John Hulsey
Department of Art, FIlm, and Visual Studies
john.hulsey [at] gmail.com
John Hulsey’s CMP capstone project is a series of long-term, collaborative, and site-specific public projects that address the crisis of place in the city of Boston following the collapse of the housing bubble. Developed together with City Life/Vida Urbana, an anti-displacement organization in Jamaica Plain, and a core group of homeowners and tenants resisting eviction, these projects use a variety of media to poetically reimagine place and intervene on sites of power. Including video-based installations (72 Hours), projections onto corporate facades (Letters to Bank of America), installations in occupied spaces (Welcome Back To What Was Already Yours), and low-power FM broadcasts in sites of struggle (Noises Over Norwell), these projects draw on traditions of socially-engaged art, multimedia practice, and popular education to reclaim spaces in the city that have been targeted by decades of discriminatory housing policy.

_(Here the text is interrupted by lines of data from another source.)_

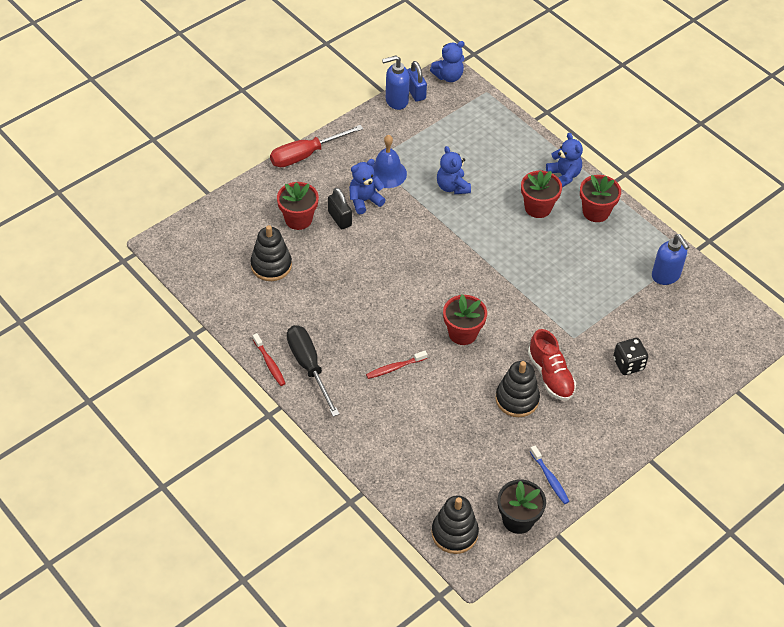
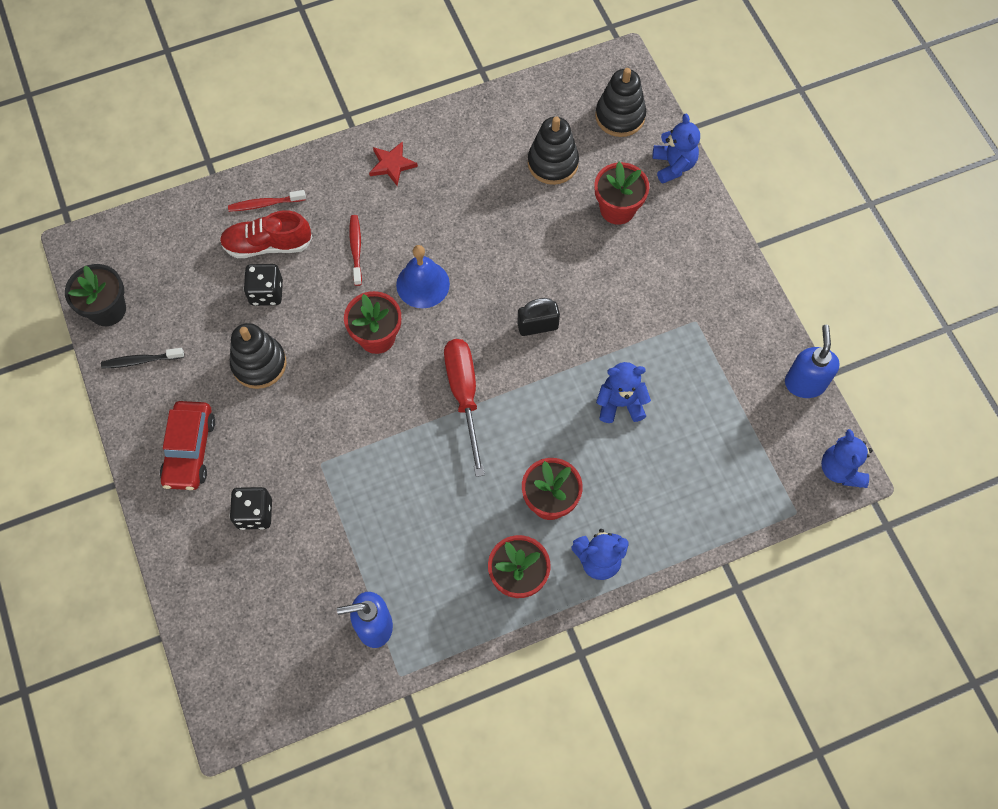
camera: 110 degrees right, 15 degrees up
(269, 363) = (411, 129): red toothbrush -> red toothbrush (265, 204)
(306, 155) = (727, 245): red screwdriver -> red screwdriver (464, 396)
(309, 367) = (392, 165): black screwdriver -> red star
(340, 219) = (604, 254): black padlock -> black padlock (537, 326)
(364, 201) = (626, 290): blue teddy bear -> blue teddy bear (673, 165)
(387, 173) = (667, 331): blue bell -> blue bell (423, 284)
(415, 92) = (816, 414): blue padlock -> none
(454, 533) = (122, 243): black stacking toy -> black stacking toy (620, 116)
(456, 414) = (266, 293): none -> black dice
(550, 375) = (276, 414): red shoe -> red shoe (268, 245)
(550, 479) = (141, 361): blue toothbrush -> black toothbrush
(603, 419) = (190, 450): none -> red car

As a PhD student in Film and Visual Studies, Hulsey’s dissertation, Taking Place: Contemporary Art and the Tactical Occupation of Space, examines the ways in which artists and cultural practitioners in North America have staked claims to the land through performance, sculpture, and public intervention. Through cross-disciplinary analysis, his work tracks the migration of cultural forms from political organizing to artistic practice and back again, building a theoretical scaffold for understanding the ways in which artists have participated within, reflected upon, and refracted the aims of social movements.